Apabila diterjemahkan maka menjadi suatu bukti yang tidak membuktikan fakta didalam pertanyaan, tapi membuktikan hal lain, suatu hal yang dapat membawa kepada penemuan kebenaran yang dicari. Sebagai perbandingan di dalam hukum acara perdata, ditinjau dari sifatnya alat bukti yang disebut dalam pasal 1866 KUH Perdata, dapat diklasifikasi menjadi alat bukti langsung dan alat bukti tidak langsung. Disebut alat bukti langsung, karena diajukan secara fisik oleh pihak yang berkepentingan di depan persidangan. Di samping alat bukti langsung terdapat juga alat bukti tidak langsung, maksudnya pembuktian yang diajukan tidak bersifat fisik tetapi yang diperoleh sebagai kesimpulan dari hal atau peristiwa yang terjadi di persidangan, dimana alat bukti persangkaan dikategorikan sebagai alat bukti tidak langsung ini. Berikut adalah beberapa contoh yang dapat dikategorikan sebagai indirect evidence :
1.      Catatan tentang banyaknya percakapan telepon antara para pesaing hanya berkenaan dengan banyaknya (beberapa kali) percakapan telepon itu dilakukan bukan mengenai pembuktian substansi percakapan yang melahirkan persekongkolan.
2.      Perjalanan menuju tujuan yang sama, misalnya untuk menghadiri konferensi dagang; tanpa membuktikan sama sekali adanya fakta terjadinya persekongkolan.
3.      Partisipasi dalam pertemuan, tanpa membuktikan sama sekali substansi pertemuan tersebut yang menghasilkan persekongkolan.
4.      Penafsiran atau interpretasi, suatu yang terlarang dalam pembuktian pidana menurut prinsip Hukum Acara Pidana. Pendapat atau rekaan yang diperoleh bukan merupakan bukti.
5.      Logika, tidak membuktikan apa yang dilihat, didengar, atau dialami sendiri.
6.      Bukti ekonomi : amat tergantung kepada metode yang dipergunakan.
Dalam Undang-Undang Nomor 5 Tahun 1999 menganut dua pendekatan yakni asas Per Se Illegal dan asas rule of reason. Pendekatan per se illegal adalah menyatakan setiap perjanjian atau kegiatan usaha tertentu sebagai ilegal, tanpa pembuktian lebih lanjut atas dampak yang ditimbulkan dari perjanjian atau kegiatan usaha tersebut.

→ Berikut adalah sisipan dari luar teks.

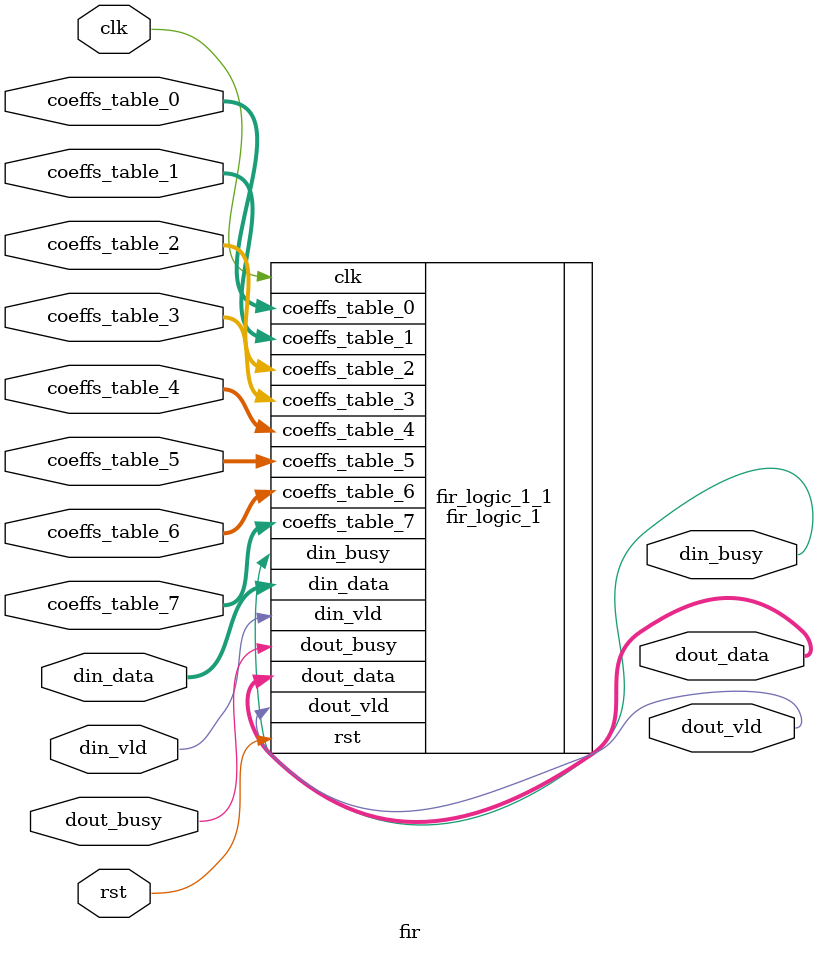
<source format=v>

`timescale 1ps / 1ps

      
module fir(clk, rst, coeffs_table_0, coeffs_table_1, coeffs_table_2, coeffs_table_3, coeffs_table_4, coeffs_table_5, coeffs_table_6, coeffs_table_7, din_busy, din_vld, din_data, dout_busy, dout_vld, dout_data);

      input clk;
      input rst;
      input [7:0] coeffs_table_0;
      input [7:0] coeffs_table_1;
      input [7:0] coeffs_table_2;
      input [7:0] coeffs_table_3;
      input [7:0] coeffs_table_4;
      input [7:0] coeffs_table_5;
      input [7:0] coeffs_table_6;
      input [7:0] coeffs_table_7;
      input din_vld;
      input [7:0] din_data;
      input dout_busy;
      output din_busy;
      output dout_vld;
      output [10:0] dout_data;

         // rtl_instance:fir/fir_logic_1_1
         // Resource=fir_logic_1, Function=partition : Inputs=1,1,8,8,8,8,8,8,8,8,8,1,1 Outputs=1,1,11
         // variable: fir:fir.h:32:1 fir:
         fir_logic_1 fir_logic_1_1(
                       .clk( clk ),
                       .rst( rst ),
                       .coeffs_table_1( coeffs_table_1 ),
                       .coeffs_table_0( coeffs_table_0 ),
                       .coeffs_table_2( coeffs_table_2 ),
                       .coeffs_table_3( coeffs_table_3 ),
                       .coeffs_table_4( coeffs_table_4 ),
                       .coeffs_table_5( coeffs_table_5 ),
                       .coeffs_table_6( coeffs_table_6 ),
                       .din_data( din_data ),
                       .coeffs_table_7( coeffs_table_7 ),
                       .din_busy( din_busy ),
                       .din_vld( din_vld ),
                       .dout_vld( dout_vld ),
                       .dout_busy( dout_busy ),
                       .dout_data( dout_data )
                     );


endmodule



</source>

Pada prinsipnya terdapat dua syarat dalam melakukan pendekatan per seillegal, yakni pertama, harus ditujukan lebih kepada perilaku bisnis dari pada situasi pasar, karena keputusan melawan hukum dijatuhkan tanpa disertai pemeriksaan lebih lanjut, misalnya, mengenai akibat dan hal-hal yang melingkupinya. Metode pendekatan seperti ini dianggap adil, jika perbuatan ilegal tersebut merupakan tindakan yang dilakukan secara sengaja oleh perusahaan, yang seharusnya dapat dihindari. Kedua, adanya identifikasi secara cepat atau mudah mengenai jenis praktek atau batasan perilaku yang terlarang. Dengan perkataan lain, penilaian atas tindakan dari pelaku usaha, baik di pasar maupun dalam proses pengadilan harus dapat ditentukan dengan mudah.
Pendekatan rule of reason adalah suatu pendekatan yang digunakan oleh lembaga otoritas persaingan usaha untuk membuat evaluasi mengenai akibat perjanjian atau kegiatan usaha tertentu, guna menentukan apakah suatu perjanjian atau kegiatan tersebut bersifat menghambat atau mendukung persaingan.
Pendekatan rule of reason ditujukan untuk mengakomodasi tindakan-tindakan yang berada dalam zona yang abu-abu  yakni diantara zona legalitas dan ilegalitas. Pendekatan ini memungkinkan pengadilan untuk melakukan interpretasi terhadap undang-undang. Keunggulan rule of reason adalah, menggunakan analisis ekonomi untuk mencapai efisiensi guna mengetahui dengan pasti, yaitu apakah suatu tindakan pelaku usaha memiliki implikasi kepada persaingan.